» **Activity**:
Use the entries below and reproduce exactly the lines from the one containing "OFFICE USE ONLY" down to the one containing "(7) Expenditures This Report", both of them included.

....................

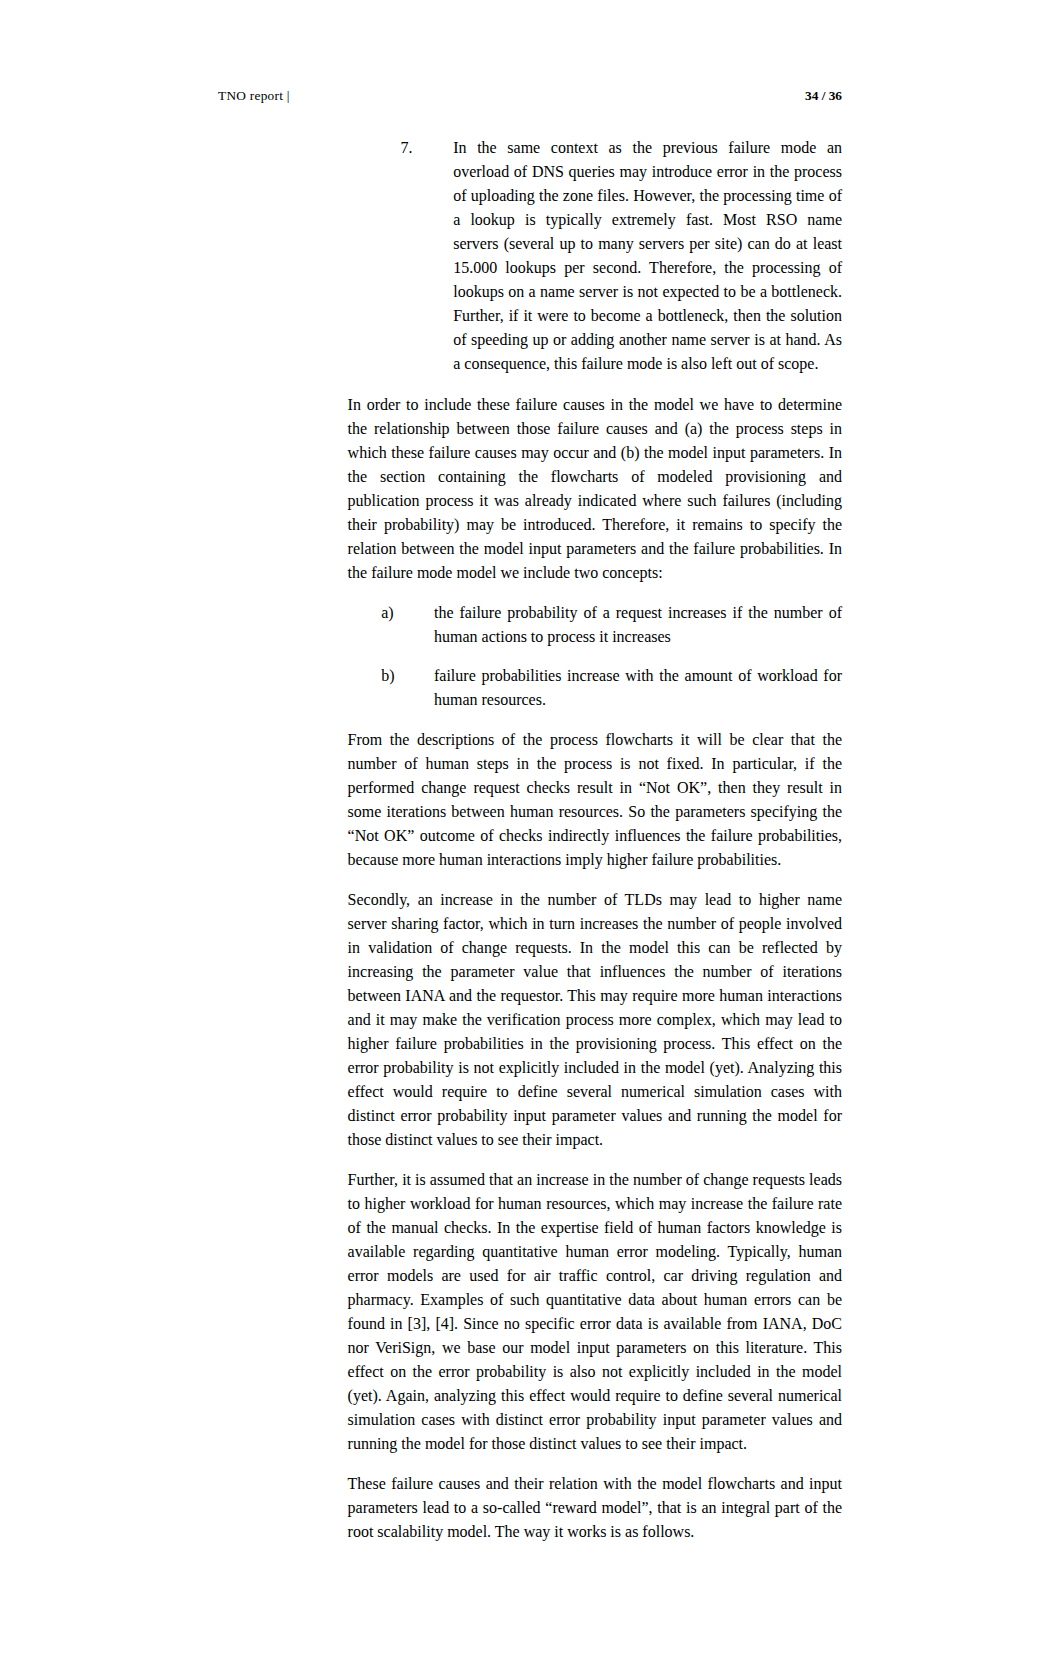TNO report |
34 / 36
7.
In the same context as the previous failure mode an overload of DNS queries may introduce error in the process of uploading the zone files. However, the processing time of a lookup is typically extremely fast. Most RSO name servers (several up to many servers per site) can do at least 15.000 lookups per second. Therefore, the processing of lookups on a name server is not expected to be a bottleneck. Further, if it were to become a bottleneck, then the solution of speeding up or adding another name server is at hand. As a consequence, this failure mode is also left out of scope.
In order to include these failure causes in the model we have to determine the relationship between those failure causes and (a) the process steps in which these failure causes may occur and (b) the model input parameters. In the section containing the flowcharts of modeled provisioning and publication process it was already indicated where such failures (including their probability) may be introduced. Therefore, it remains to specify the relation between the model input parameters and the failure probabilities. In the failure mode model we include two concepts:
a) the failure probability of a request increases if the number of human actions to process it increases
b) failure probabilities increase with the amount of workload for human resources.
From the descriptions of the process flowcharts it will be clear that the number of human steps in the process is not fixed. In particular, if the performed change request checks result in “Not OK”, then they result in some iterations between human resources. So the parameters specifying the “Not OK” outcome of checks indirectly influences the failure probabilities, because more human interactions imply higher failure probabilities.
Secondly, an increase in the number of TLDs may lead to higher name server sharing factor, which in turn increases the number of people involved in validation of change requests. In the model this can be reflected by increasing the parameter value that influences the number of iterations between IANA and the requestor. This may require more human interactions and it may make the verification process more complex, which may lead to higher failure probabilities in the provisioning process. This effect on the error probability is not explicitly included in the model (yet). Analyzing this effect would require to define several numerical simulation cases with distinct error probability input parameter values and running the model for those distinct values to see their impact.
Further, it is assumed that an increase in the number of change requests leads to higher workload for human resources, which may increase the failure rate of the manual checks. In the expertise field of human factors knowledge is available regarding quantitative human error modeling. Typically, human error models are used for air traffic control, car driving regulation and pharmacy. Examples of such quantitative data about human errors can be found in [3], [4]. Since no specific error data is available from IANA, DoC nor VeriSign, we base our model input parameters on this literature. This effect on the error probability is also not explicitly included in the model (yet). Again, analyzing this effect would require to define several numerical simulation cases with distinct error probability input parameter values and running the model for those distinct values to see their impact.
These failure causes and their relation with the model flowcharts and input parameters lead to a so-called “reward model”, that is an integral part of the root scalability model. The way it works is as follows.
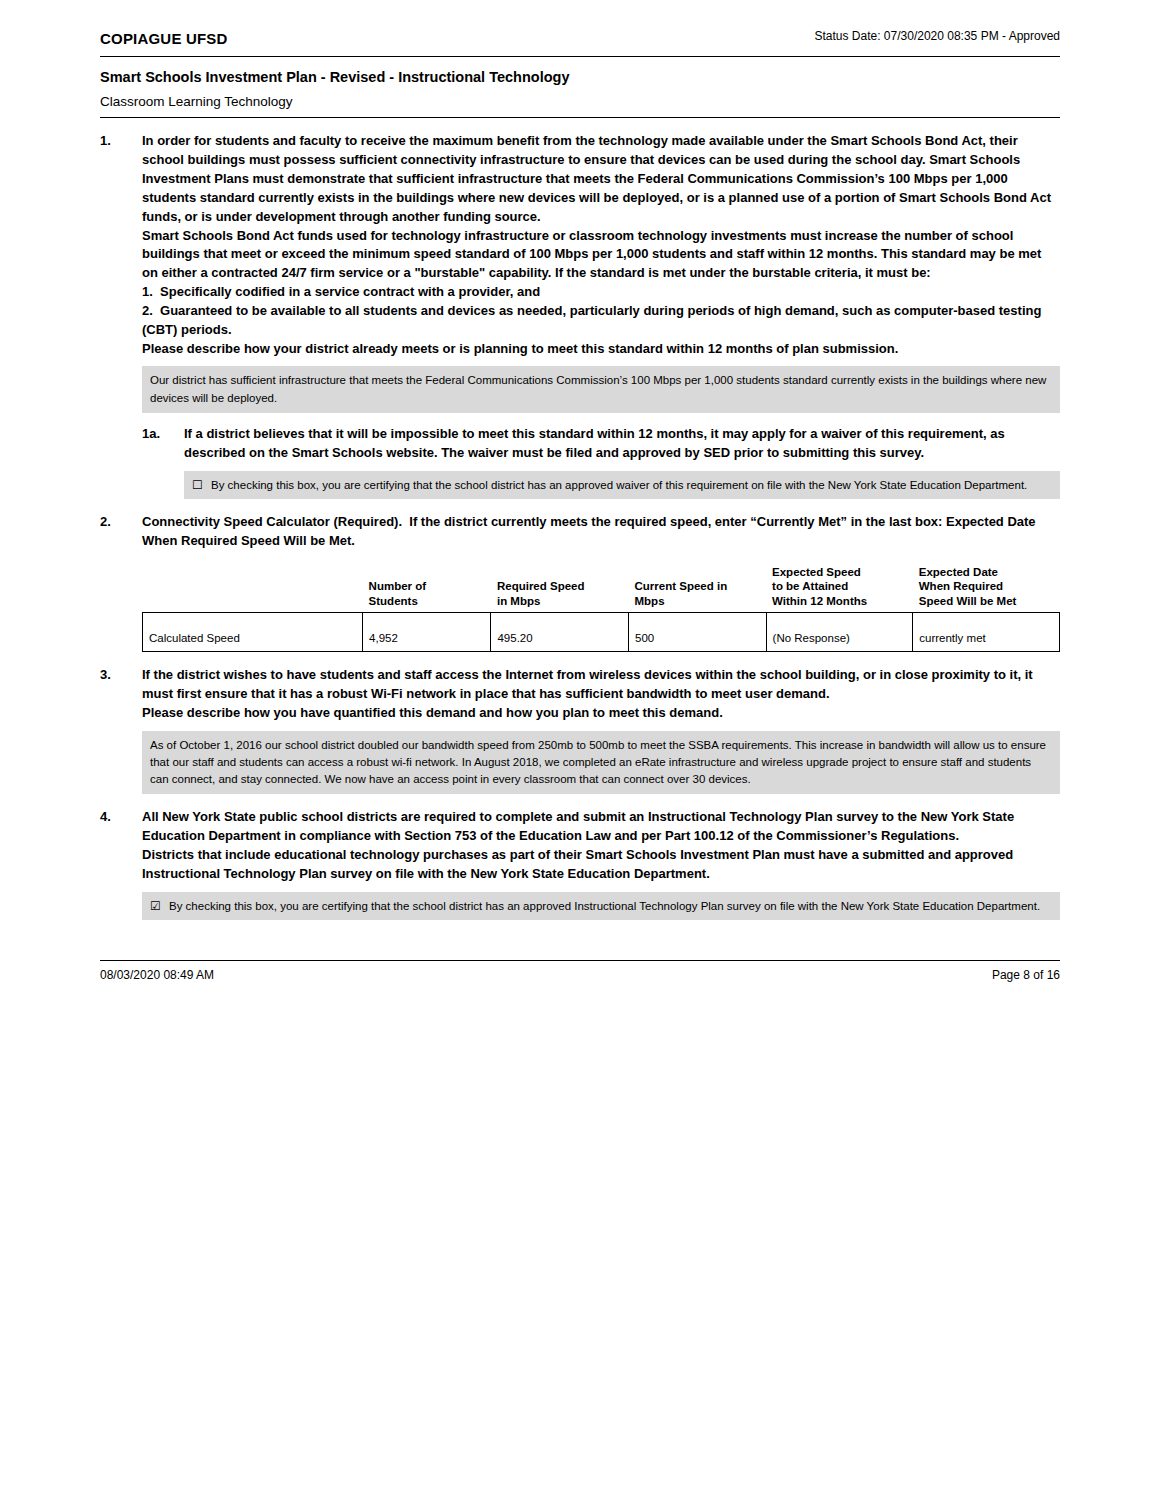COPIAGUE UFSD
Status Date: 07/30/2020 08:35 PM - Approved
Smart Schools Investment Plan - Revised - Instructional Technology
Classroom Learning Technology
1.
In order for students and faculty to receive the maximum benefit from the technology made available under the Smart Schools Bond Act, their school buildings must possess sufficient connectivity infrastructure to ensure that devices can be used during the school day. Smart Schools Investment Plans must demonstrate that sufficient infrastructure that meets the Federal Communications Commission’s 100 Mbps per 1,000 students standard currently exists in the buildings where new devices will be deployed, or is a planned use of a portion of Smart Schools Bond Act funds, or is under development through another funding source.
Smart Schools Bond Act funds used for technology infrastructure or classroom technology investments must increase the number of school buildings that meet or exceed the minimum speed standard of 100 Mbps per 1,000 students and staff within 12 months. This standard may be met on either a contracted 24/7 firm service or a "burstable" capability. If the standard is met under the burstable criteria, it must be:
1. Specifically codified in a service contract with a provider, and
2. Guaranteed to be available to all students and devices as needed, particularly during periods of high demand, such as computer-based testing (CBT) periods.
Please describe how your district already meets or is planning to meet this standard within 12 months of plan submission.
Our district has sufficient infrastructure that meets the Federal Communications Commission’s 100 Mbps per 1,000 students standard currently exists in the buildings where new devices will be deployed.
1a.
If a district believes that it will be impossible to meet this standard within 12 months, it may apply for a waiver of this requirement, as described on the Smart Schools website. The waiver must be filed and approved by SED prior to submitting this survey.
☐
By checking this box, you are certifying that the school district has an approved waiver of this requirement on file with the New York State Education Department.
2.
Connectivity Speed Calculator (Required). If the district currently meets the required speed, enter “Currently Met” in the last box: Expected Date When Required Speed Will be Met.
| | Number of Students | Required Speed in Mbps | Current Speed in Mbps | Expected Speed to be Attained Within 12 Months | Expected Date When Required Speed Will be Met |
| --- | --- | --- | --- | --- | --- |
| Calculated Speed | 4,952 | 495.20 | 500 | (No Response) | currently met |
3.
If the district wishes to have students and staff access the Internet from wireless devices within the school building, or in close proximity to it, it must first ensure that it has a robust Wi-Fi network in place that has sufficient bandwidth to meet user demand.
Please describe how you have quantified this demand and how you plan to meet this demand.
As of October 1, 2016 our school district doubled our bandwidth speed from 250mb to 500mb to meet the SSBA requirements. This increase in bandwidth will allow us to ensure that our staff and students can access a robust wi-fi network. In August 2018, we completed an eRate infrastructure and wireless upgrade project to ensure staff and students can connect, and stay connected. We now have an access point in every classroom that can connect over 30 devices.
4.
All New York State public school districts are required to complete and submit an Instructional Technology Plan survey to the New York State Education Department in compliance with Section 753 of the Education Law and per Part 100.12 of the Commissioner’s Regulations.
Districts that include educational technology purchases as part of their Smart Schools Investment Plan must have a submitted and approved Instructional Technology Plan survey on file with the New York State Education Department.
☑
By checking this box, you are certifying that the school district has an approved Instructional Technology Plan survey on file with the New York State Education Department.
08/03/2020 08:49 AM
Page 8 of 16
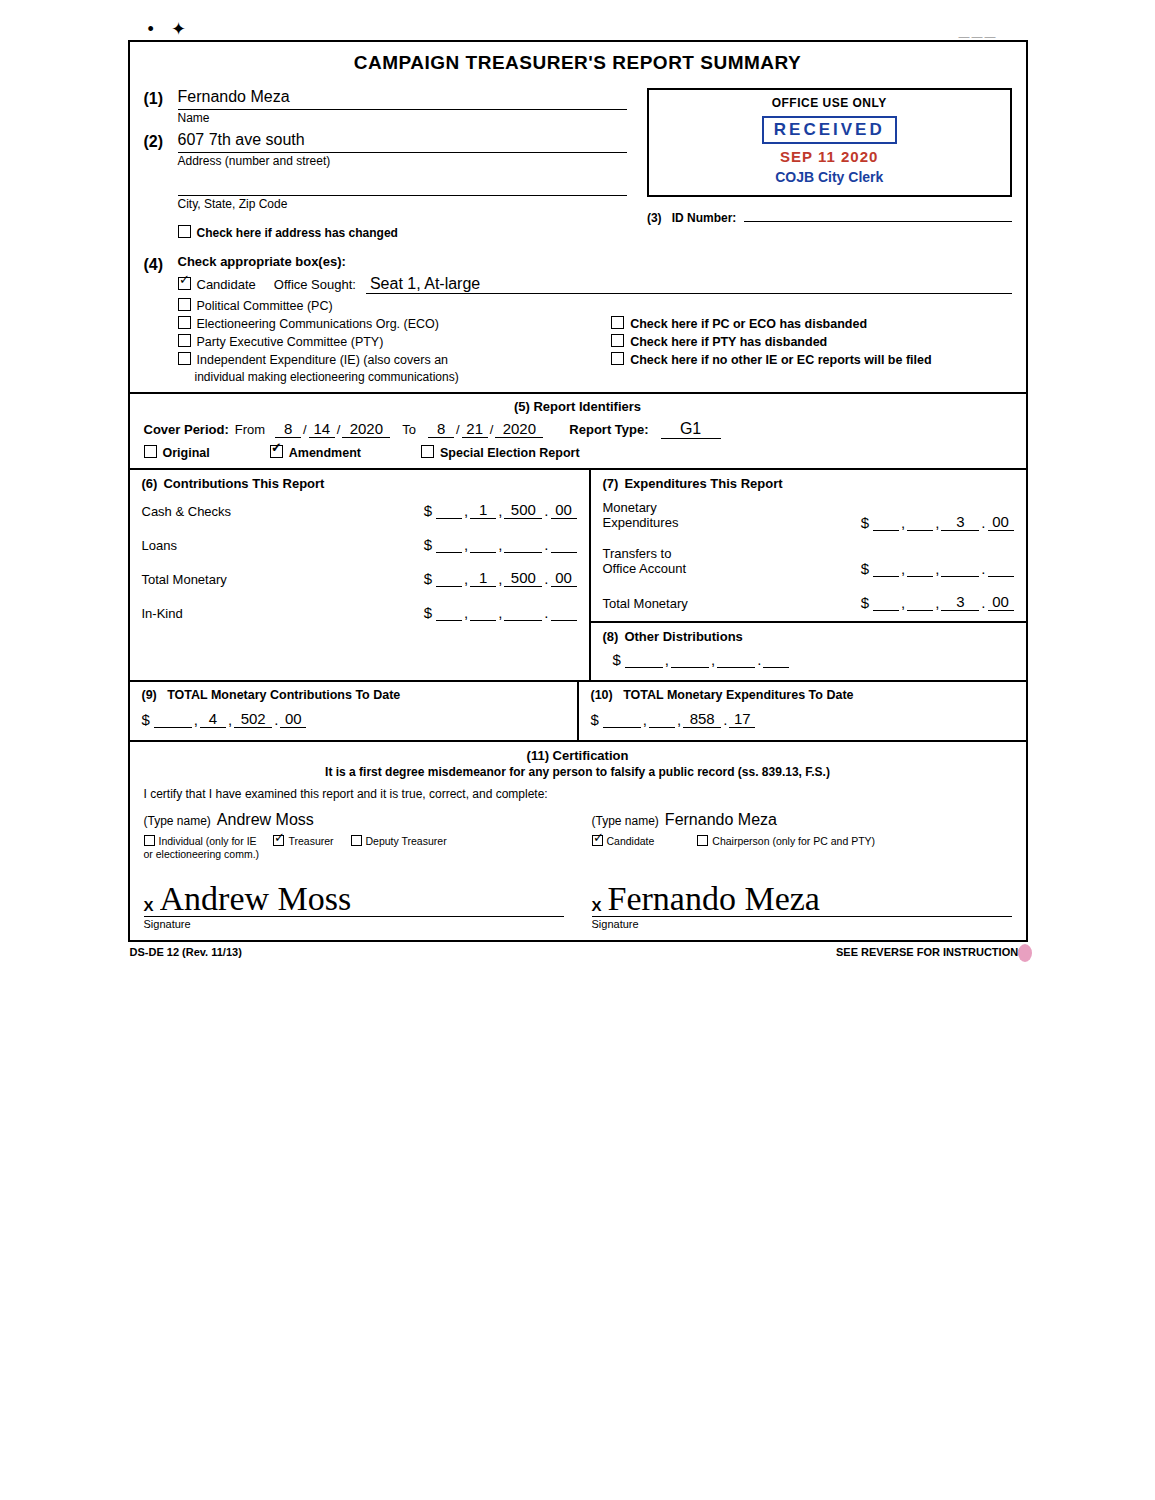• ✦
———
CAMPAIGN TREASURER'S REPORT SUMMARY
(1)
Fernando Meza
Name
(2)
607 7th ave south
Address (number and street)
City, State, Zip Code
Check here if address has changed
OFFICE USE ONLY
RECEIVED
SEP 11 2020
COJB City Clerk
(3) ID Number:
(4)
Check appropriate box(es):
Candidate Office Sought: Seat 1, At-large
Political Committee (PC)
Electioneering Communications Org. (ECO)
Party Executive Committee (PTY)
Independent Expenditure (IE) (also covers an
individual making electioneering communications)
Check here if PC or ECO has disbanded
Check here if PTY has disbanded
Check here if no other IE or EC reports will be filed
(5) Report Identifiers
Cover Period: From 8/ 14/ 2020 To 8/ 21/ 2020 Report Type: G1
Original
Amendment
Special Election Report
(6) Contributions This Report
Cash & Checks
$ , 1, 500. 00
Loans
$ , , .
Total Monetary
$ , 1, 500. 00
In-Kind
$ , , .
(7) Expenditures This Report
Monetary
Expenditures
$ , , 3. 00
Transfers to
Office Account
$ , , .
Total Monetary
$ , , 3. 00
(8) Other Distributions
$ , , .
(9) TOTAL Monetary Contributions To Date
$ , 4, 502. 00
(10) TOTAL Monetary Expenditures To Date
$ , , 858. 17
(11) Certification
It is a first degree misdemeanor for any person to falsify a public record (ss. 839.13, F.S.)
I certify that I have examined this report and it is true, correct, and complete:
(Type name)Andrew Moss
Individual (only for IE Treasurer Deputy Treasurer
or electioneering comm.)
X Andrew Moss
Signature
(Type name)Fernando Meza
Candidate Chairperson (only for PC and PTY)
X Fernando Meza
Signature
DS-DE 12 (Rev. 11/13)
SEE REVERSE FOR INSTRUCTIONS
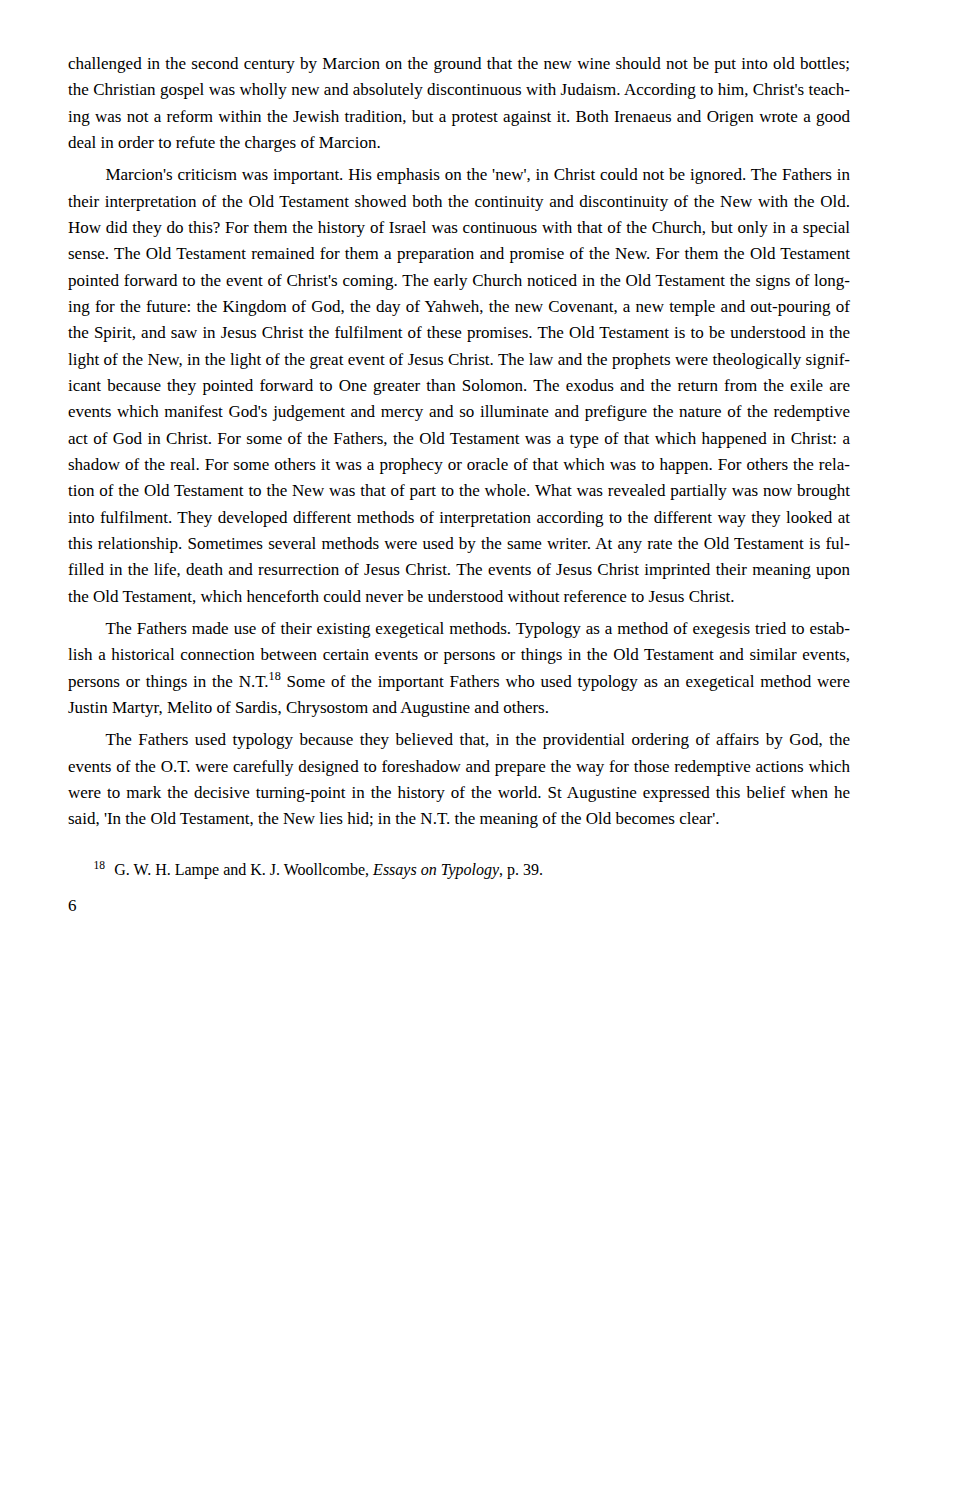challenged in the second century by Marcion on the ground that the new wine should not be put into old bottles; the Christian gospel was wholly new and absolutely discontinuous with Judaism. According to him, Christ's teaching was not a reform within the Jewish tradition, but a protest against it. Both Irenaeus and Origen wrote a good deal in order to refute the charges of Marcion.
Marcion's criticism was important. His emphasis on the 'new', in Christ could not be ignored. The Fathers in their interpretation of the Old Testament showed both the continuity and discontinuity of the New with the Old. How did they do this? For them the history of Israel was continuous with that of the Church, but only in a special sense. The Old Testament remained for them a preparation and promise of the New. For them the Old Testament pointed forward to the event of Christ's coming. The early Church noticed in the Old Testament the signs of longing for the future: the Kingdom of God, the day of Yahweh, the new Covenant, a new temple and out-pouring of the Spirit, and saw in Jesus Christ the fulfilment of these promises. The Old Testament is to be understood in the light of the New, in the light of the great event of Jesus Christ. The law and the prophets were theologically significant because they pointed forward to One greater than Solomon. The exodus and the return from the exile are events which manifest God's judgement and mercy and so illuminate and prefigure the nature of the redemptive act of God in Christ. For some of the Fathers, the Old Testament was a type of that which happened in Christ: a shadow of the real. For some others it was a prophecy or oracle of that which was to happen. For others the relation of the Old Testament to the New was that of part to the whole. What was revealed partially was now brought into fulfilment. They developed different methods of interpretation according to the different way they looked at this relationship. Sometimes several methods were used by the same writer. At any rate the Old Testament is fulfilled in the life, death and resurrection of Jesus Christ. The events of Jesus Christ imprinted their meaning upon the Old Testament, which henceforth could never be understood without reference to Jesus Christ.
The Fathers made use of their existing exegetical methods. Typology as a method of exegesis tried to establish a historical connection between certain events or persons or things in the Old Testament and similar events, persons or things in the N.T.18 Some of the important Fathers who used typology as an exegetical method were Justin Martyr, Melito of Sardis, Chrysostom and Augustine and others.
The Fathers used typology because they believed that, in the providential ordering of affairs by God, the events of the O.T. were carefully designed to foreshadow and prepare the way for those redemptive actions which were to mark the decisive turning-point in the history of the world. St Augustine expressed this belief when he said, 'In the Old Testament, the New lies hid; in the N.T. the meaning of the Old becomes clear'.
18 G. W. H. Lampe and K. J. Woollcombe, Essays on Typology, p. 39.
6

....................

» **Expected answer**:
OFFICE USE ONLY
RECEIVED
SEP 11 2020
COJB City Clerk
(3) ID Number:
(4)
Check appropriate box(es):
Candidate Office Sought: Seat 1, At-large
Political Committee (PC)
Electioneering Communications Org. (ECO)
Party Executive Committee (PTY)
Independent Expenditure (IE) (also covers an
individual making electioneering communications)
Check here if PC or ECO has disbanded
Check here if PTY has disbanded
Check here if no other IE or EC reports will be filed
(5) Report Identifiers
Cover Period: From 8/ 14/ 2020 To 8/ 21/ 2020 Report Type: G1
Original
Amendment
Special Election Report
(6) Contributions This Report
Cash & Checks
$ , 1, 500. 00
Loans
$ , , .
Total Monetary
$ , 1, 500. 00
In-Kind
$ , , .
(7) Expenditures This Report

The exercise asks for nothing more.